Discussions

News: Caching, Parallelism and Scalability

  1. Caching, Parallelism and Scalability (3 messages)

    "You need to be conscious of the fact that workloads will be distributed and your software would need to be written specifically to take advantage of this parallelism. If your software wasn’t written with parallelism in mind in the first place, portions may have to be rewritten. "While making the most of parallelism does involve extra effort, the solution is still workable. It may involve some rewriting, using common approaches such as more piecemeal workloads, producer/consumer design patterns, use of efficient concurrency libraries and inter-thread synchronization mechanisms. "But what about libraries and subsystems outside of your control? Specifically databases that touch disks that inherently involve sequential, serial processing? And there is no way you can change your database vendor’s code. Systems that involve all but the simplest, most infrequent database use would be facing a massive bottleneck thanks to this serialization. Databases are just one common example of process serialization, but there could be others as well. Serialization is the real enemy here, as it undoes any of the throughput gains parallelism has to offer." More....
  2. 'More....' link doesn't seem to work on Firefox and Chrome... at least on my machine. If you are having the same problem, the link is http://java.dzone.com/articles/caching-parallelism-scalability Good stuff Manik. -talip
  3. Specifically databases that touch disks that inherently involve sequential, serial processing?.......Databases are just one common example of process serialization...
    Nonsense unless you are talking about a database management system that (1) only supports one concurrently executing thread/query, (2) the dbms never keeps pages cached in memory, (3) the business transaction semantics forbid the chopping up of the transaction into smaller data access interactions..... Yes there is latency (and more so than memory access) but is this really serialization? Latency prolongs serialization introduced elsewhere. Caches reduce latency but at the end of the day the work still needs to be partitioned by the developer and scheduled & deployed by the grid computing runtime. The hardest part for most people is deciding how best to do this whilst not breaking (irresponsibly) the transaction semantics of the execution and not introducing complexity for a gain which might not be determined until deployment time and even then is subject to massive fluctuations with possible topology/scheduling changes. William
  4. "But what about libraries and subsystems outside of your control? Specifically databases that touch disks that inherently involve sequential, serial processing? And there is no way you can change your database vendor’s code. Systems that involve all but the simplest, most infrequent database use would be facing a massive bottleneck thanks to this serialization. Databases are just one common example of process serialization, but there could be others as well. Serialization is the real enemy here, as it undoes any of the throughput gains parallelism has to offer." Serialization would only allow a single core in a multi-core system to work at a time, and limit usable computing power. And this is made even worse in a cluster or grid. Using a bigger and beefier database server reduces this somewhat, but still does not overcome the problem that as you add more servers to your grid, you still have process serialization going on in your database server.
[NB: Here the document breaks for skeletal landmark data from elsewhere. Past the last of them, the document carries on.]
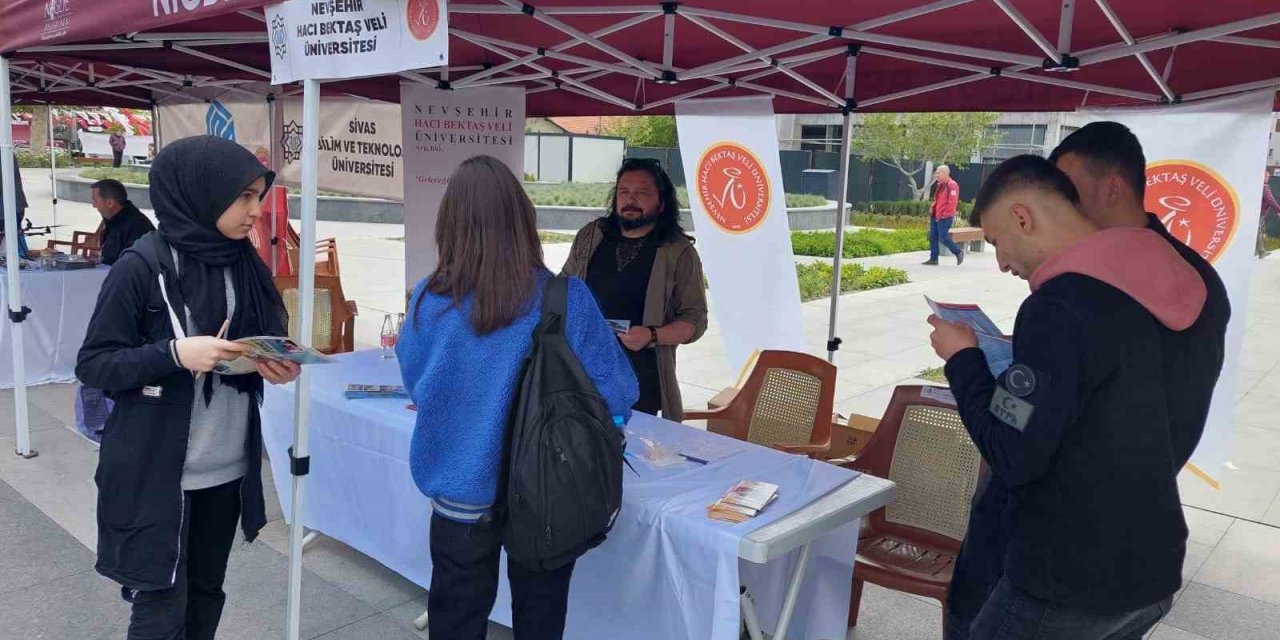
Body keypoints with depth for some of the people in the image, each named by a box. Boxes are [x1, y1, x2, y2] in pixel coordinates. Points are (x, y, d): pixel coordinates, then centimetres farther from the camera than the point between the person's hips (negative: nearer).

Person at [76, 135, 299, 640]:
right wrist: (175, 353, -25)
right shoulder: (142, 268, -14)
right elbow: (93, 365, -10)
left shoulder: (245, 266, 3)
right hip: (156, 474, -5)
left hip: (227, 469, 5)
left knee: (206, 594, 17)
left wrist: (278, 366, -9)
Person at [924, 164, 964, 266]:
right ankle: (933, 258, 13)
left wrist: (945, 214, -19)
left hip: (944, 218, -9)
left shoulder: (952, 185, -13)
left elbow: (952, 201, -19)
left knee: (943, 238, -7)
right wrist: (932, 208, 12)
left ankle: (958, 252, 13)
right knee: (933, 237, 7)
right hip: (935, 216, 9)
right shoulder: (940, 185, 16)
    Caching is a good thing in many cases. However I will still take issue with the above writings about databases. It was back in the 90's database wendors led by Informix at the time significantly increased performance via multithreading in their engines and very efficient caching implemented in the engine itself. Disk I/O is also definitely not inherently sequential. With a resonable quality database server you parallelise disk I/O over a large number of disks. You fragment at the table level (rows from the same table spread on many disks) very easily and can increase performance significantly. If that isn't enough you can use solide state disks. Some database vendors has also made in memory database servers for increased speed. Some will work transparantly on top of a traditional disk based database server. Other solutions include shared nothing database servers that run on many independent computers (in a cluster/grid). The point here isn't that caching between the database server and the application isn't interesting. On the contrary they are often the very best solution. The point is that there are also other solutions that should be considered and the database server based solutions has the advantage of not impacting your application at all. You might still be able to play a little :-) And the costs may not be all that different from the caching solution.